**Assignment**: Among the entries, find the lines with the string "pixels" and copy them.
*** Opening of Available records ***
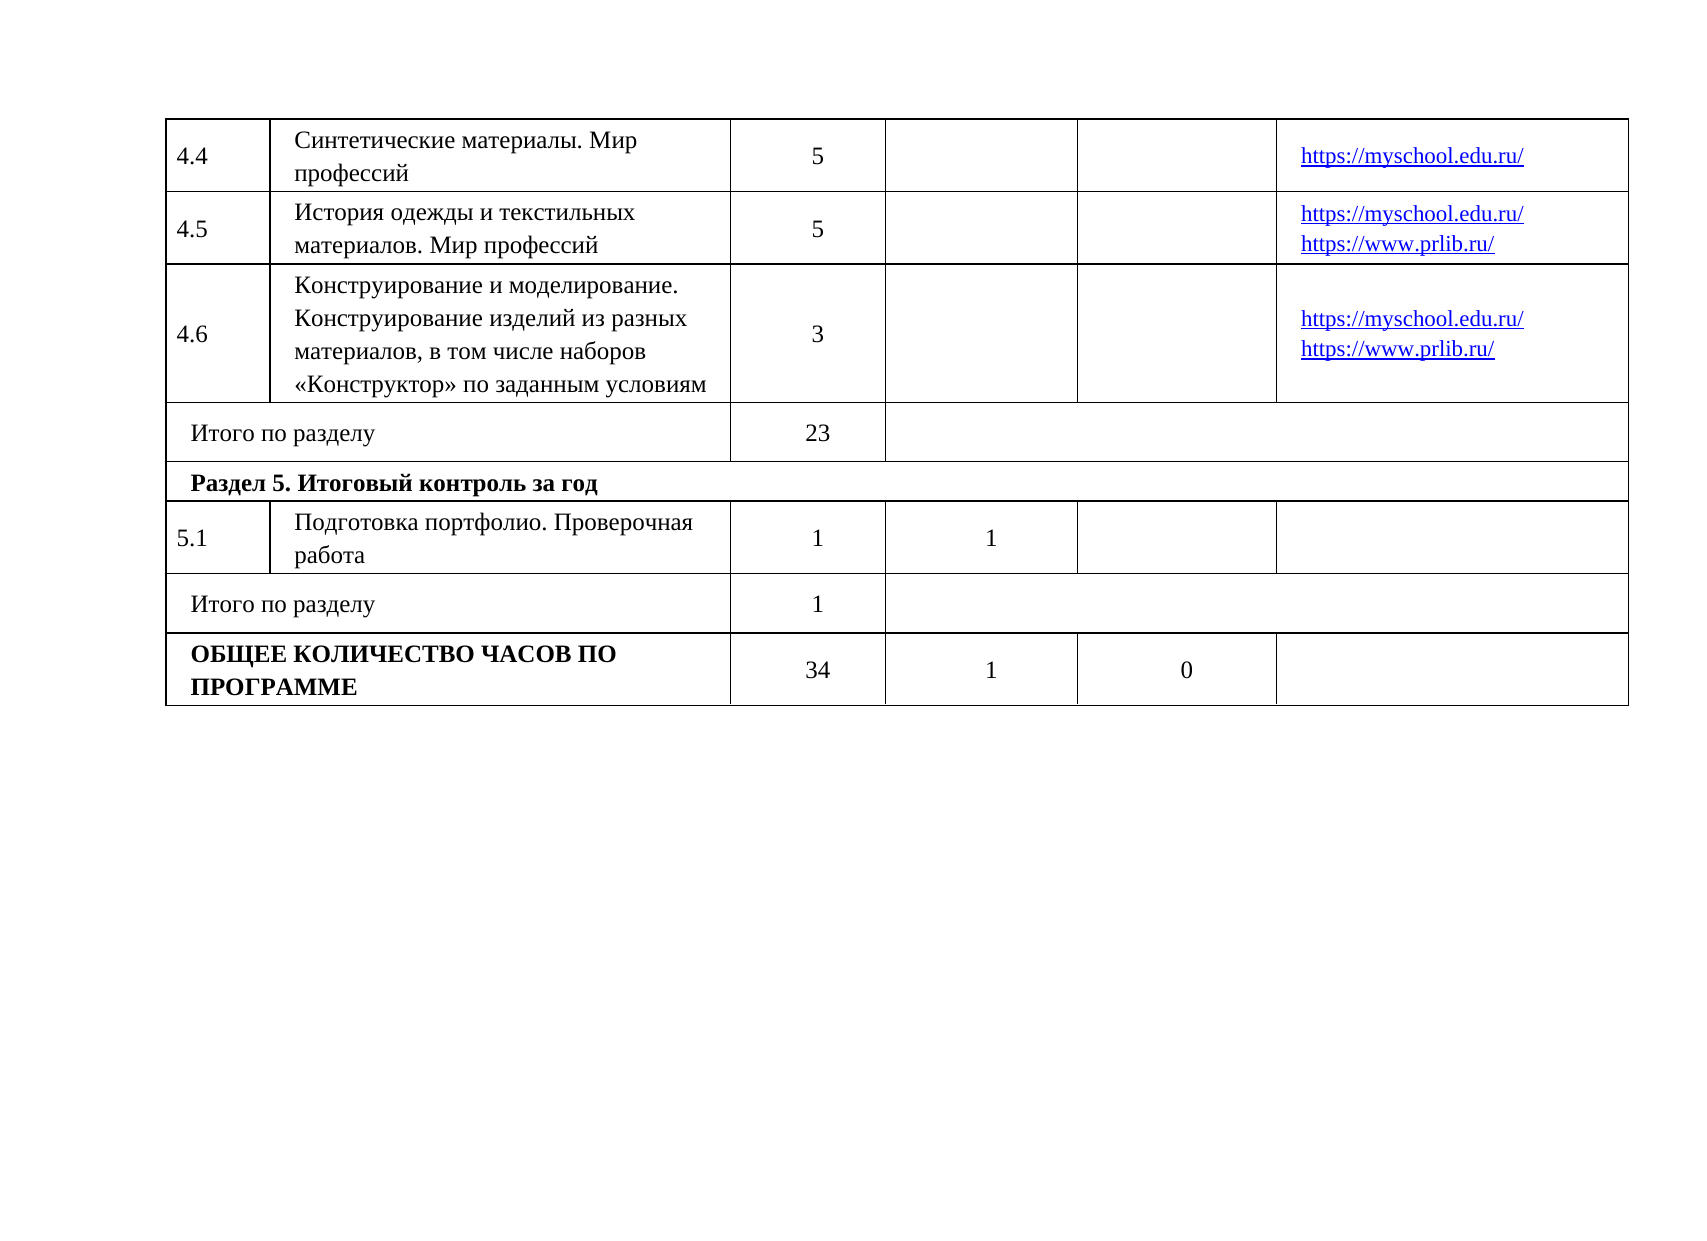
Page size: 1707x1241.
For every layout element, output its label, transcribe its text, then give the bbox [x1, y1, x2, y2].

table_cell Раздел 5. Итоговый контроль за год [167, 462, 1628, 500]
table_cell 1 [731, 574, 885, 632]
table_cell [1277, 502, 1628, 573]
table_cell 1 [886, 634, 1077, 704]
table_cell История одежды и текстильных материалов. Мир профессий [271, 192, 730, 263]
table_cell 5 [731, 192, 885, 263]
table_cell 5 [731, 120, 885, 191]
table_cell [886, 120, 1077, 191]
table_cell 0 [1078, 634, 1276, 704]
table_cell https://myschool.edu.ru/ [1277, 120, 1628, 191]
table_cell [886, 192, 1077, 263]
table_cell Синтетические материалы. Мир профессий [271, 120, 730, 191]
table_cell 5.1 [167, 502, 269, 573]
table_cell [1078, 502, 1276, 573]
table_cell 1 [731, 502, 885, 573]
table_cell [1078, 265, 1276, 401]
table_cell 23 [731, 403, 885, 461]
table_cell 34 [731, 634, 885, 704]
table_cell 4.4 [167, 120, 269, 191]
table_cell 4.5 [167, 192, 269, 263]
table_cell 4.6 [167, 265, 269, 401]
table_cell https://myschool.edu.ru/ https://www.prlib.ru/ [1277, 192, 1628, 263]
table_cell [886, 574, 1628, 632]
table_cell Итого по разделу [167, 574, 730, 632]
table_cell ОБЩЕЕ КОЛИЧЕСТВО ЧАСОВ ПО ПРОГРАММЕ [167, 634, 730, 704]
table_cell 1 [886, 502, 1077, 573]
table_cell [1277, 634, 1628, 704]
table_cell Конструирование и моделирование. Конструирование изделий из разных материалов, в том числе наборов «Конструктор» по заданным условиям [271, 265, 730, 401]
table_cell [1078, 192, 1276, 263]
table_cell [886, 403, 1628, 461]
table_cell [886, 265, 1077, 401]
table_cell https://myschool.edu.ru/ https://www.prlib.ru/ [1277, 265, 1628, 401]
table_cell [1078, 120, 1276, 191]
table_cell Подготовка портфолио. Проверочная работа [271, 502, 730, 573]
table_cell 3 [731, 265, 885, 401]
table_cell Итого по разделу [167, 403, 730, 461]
*** Close of Available records ***
*** Opening of Available records ***
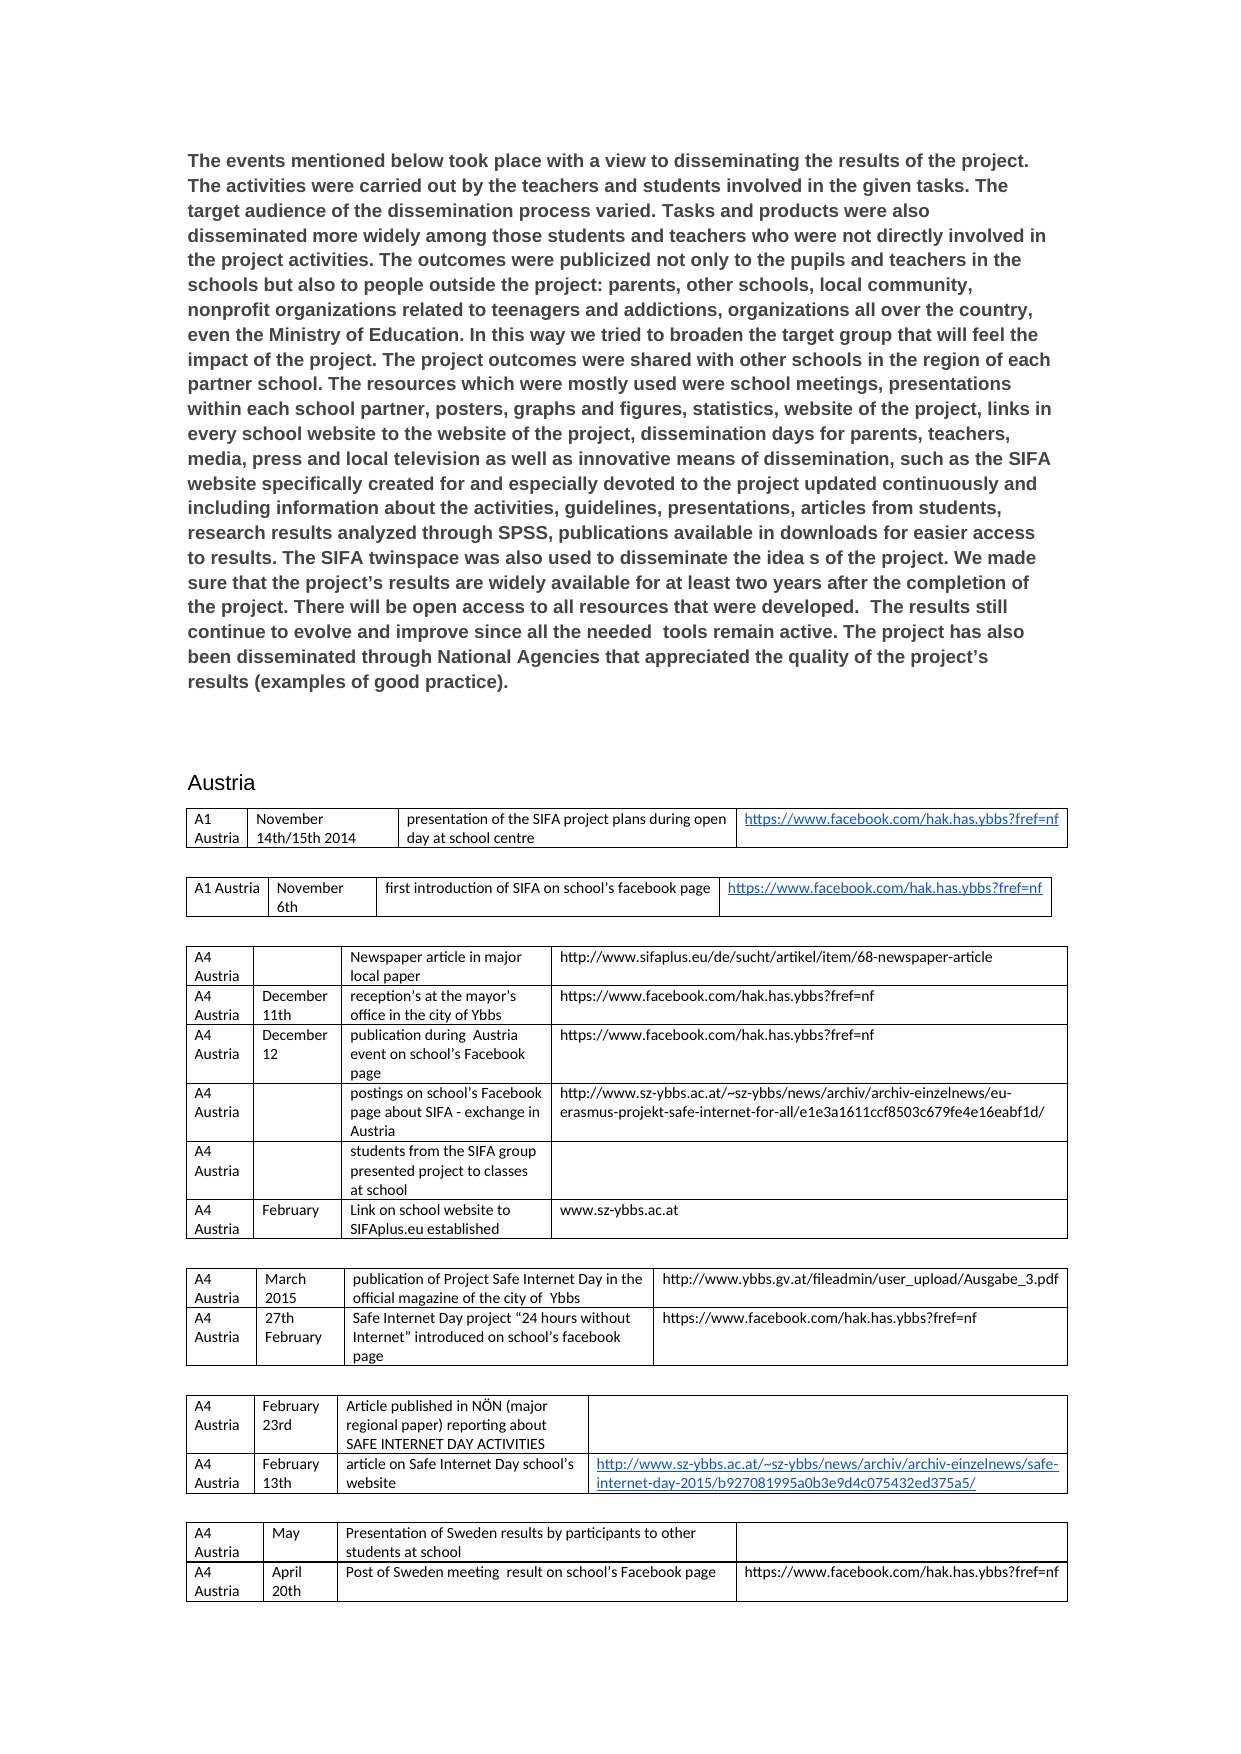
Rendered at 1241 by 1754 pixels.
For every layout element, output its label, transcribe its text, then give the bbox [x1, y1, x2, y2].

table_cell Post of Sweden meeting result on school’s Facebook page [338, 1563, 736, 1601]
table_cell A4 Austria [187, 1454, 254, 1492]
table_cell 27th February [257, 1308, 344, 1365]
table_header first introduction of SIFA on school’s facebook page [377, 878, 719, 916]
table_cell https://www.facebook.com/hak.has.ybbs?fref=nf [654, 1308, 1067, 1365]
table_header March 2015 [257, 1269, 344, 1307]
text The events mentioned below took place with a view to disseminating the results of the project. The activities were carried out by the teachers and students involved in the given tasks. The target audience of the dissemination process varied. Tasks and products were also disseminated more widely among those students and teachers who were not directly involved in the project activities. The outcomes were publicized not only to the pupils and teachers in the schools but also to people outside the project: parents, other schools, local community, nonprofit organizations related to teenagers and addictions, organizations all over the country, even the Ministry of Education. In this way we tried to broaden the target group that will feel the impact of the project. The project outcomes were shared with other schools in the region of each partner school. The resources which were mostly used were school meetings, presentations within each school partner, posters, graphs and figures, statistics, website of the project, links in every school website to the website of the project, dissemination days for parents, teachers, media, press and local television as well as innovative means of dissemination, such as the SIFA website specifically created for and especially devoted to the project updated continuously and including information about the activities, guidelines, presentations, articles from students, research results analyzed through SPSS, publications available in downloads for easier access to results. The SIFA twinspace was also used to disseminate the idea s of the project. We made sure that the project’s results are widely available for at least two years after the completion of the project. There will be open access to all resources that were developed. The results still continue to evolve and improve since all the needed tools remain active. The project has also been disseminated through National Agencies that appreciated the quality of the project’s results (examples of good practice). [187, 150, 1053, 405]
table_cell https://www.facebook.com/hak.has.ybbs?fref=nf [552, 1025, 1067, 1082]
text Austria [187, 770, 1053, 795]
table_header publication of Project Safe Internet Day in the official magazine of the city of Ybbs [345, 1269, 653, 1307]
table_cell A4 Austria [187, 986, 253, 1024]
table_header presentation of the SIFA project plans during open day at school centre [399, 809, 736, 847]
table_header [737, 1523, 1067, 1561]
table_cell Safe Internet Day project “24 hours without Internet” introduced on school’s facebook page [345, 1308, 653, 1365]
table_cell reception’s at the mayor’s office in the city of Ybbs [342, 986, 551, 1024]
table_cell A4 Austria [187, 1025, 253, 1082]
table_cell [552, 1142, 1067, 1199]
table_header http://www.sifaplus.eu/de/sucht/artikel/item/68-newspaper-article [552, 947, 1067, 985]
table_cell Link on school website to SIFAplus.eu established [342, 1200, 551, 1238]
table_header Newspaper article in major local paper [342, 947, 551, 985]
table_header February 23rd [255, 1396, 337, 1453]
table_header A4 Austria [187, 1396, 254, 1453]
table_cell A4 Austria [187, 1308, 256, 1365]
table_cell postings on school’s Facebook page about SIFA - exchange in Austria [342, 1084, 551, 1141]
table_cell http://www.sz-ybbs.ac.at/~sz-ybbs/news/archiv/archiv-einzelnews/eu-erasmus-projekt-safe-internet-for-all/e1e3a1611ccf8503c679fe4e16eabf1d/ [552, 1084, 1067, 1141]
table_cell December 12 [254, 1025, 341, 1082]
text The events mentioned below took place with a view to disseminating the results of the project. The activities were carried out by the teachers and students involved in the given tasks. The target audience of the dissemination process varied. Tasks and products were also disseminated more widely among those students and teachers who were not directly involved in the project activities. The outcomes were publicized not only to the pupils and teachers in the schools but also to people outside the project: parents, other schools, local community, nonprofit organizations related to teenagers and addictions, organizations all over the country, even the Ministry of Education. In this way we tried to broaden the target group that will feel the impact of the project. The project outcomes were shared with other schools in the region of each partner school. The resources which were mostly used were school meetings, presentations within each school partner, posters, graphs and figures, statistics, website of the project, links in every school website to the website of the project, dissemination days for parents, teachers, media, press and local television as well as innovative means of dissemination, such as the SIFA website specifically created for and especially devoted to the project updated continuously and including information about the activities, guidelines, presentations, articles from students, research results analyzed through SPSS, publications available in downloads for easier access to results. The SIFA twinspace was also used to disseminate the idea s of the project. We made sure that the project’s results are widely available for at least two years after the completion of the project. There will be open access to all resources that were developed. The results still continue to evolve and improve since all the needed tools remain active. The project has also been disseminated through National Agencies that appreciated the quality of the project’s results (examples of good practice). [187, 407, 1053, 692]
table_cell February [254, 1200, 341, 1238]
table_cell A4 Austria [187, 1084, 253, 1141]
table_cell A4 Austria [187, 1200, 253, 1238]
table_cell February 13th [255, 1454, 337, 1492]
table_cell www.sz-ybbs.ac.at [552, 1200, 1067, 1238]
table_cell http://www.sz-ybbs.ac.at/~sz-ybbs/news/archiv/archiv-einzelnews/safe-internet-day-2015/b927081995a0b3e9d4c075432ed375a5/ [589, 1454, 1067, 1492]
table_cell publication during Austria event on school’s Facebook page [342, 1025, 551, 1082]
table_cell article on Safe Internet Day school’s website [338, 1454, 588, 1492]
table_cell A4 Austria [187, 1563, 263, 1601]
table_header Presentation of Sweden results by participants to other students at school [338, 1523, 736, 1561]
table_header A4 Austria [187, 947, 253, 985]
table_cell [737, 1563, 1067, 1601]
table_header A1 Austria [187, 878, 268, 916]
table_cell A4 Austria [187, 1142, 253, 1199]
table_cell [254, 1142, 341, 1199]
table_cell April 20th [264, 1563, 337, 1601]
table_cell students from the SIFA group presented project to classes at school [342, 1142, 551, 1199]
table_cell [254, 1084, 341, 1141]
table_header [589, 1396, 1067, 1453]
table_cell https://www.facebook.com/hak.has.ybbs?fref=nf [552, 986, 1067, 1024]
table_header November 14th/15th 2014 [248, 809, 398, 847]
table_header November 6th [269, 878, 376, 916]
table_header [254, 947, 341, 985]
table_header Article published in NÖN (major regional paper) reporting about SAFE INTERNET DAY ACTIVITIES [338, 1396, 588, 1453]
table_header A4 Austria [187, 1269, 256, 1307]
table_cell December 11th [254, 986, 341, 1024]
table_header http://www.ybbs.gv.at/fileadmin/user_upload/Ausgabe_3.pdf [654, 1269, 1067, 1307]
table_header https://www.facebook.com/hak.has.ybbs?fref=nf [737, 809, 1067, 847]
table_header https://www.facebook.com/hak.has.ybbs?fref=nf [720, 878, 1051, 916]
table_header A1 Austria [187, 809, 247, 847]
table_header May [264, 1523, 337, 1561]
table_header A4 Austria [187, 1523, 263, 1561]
*** Close of Available records ***
*** Opening of Available records ***
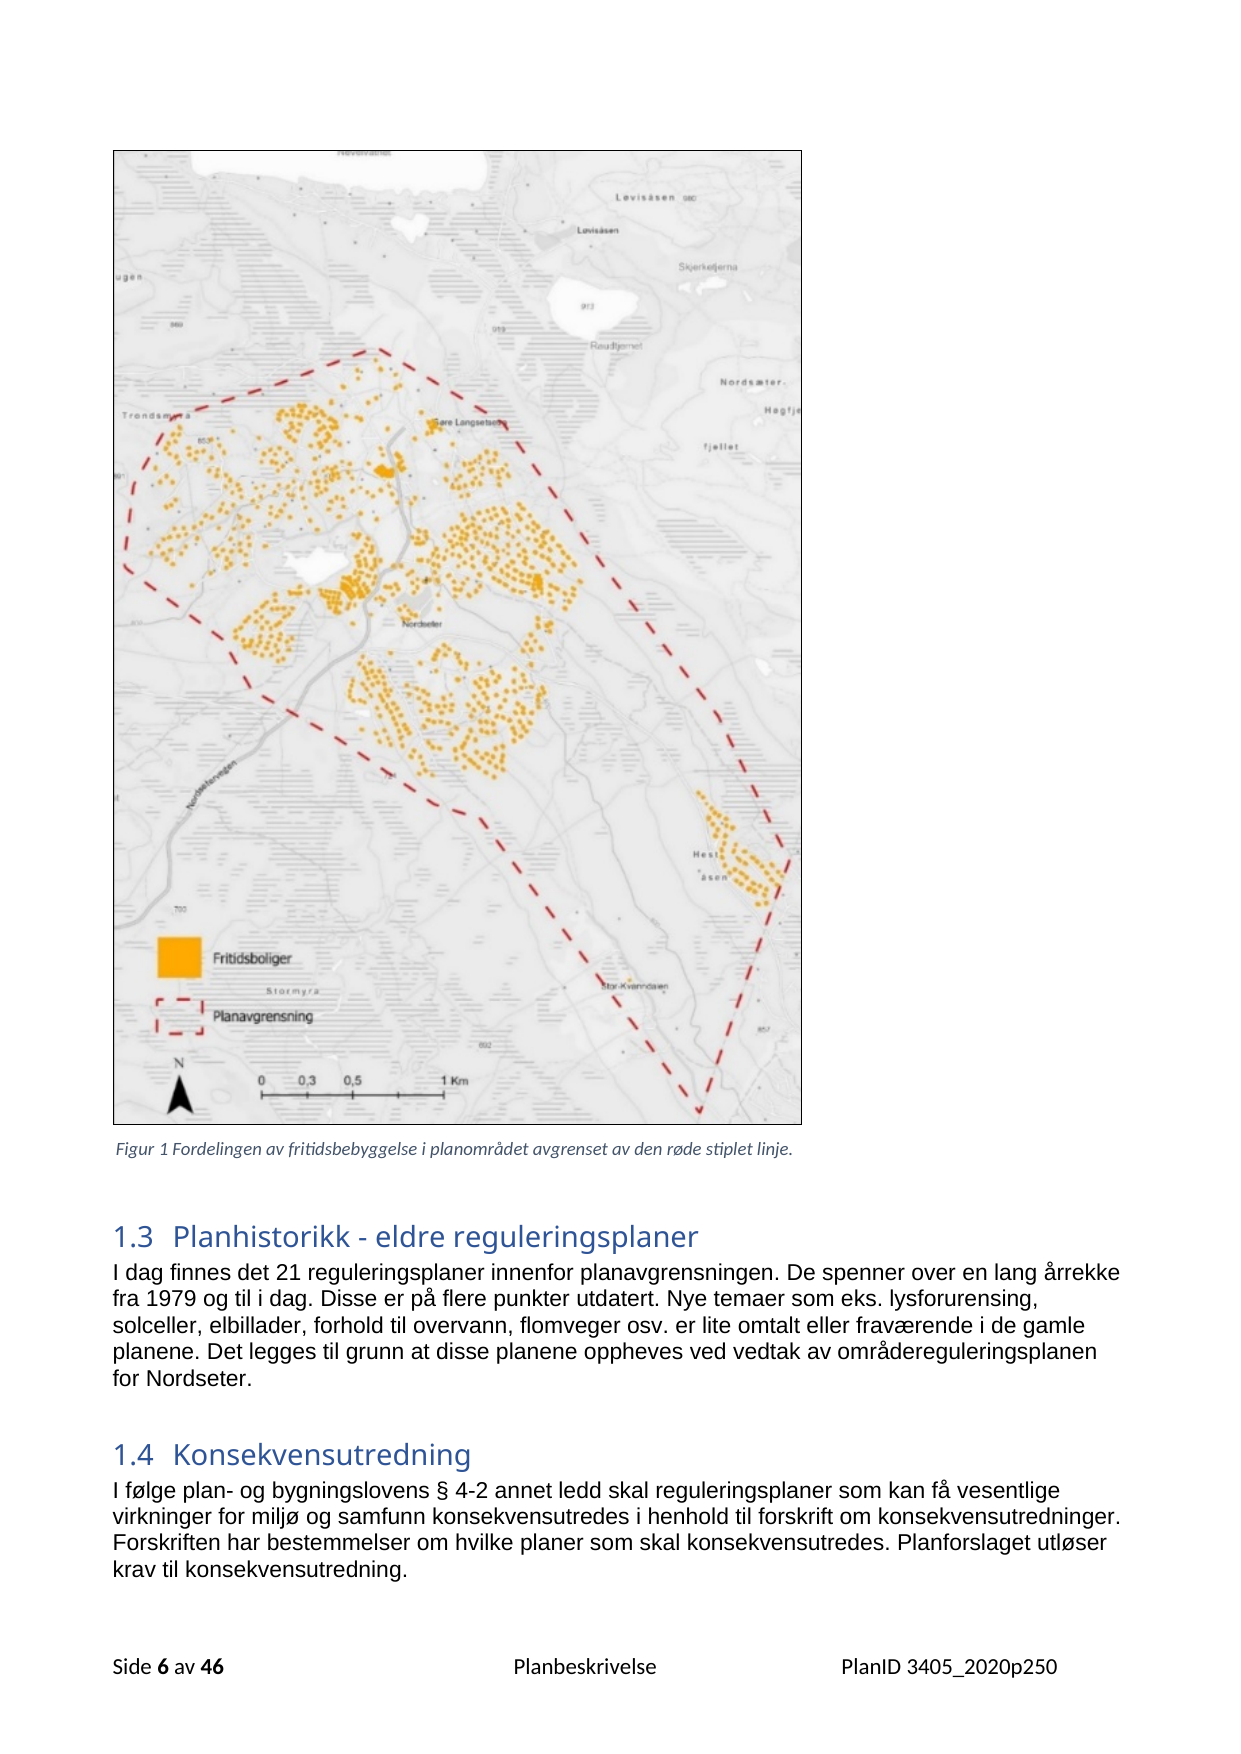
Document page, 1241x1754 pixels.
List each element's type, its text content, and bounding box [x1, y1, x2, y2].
*** Close of Available records ***
**Answer box**:
Rendered at 1241 by 1754 pixels.
Document page, 1241x1754 pixels.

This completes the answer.